(Material for this exercise Opens)
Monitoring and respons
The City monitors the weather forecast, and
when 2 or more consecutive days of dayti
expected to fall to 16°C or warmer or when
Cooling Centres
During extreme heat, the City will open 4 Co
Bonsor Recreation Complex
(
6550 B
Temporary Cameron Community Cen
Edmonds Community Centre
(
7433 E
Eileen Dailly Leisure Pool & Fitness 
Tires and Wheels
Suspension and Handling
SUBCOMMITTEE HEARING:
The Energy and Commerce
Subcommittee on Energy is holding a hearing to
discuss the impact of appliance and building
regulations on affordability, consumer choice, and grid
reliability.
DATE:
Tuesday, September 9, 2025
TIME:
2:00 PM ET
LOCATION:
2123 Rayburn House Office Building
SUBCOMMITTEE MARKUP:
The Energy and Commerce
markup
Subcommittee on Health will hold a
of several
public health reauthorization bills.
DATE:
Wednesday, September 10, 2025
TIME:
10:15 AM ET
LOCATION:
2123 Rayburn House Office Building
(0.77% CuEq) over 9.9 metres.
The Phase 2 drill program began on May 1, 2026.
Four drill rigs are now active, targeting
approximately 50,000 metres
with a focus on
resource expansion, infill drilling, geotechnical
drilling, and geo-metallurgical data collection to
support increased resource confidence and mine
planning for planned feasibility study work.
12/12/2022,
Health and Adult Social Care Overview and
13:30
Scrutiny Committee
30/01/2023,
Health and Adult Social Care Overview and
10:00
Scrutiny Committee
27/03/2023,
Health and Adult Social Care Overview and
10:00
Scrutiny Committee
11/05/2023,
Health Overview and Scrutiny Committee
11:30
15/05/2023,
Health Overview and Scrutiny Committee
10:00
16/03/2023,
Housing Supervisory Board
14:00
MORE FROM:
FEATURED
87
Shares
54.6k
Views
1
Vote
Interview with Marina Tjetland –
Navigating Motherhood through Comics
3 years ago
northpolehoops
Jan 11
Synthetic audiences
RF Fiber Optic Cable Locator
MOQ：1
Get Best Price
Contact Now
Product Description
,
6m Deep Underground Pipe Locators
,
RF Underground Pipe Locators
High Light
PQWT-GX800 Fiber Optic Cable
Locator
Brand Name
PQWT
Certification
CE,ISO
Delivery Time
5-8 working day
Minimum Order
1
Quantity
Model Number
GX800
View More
(Material for this exercise Closes)
:: Required action ::
Provide the number of lines in these entries that hold the word "when", without any accompanying text.

:: Result for this task ::
2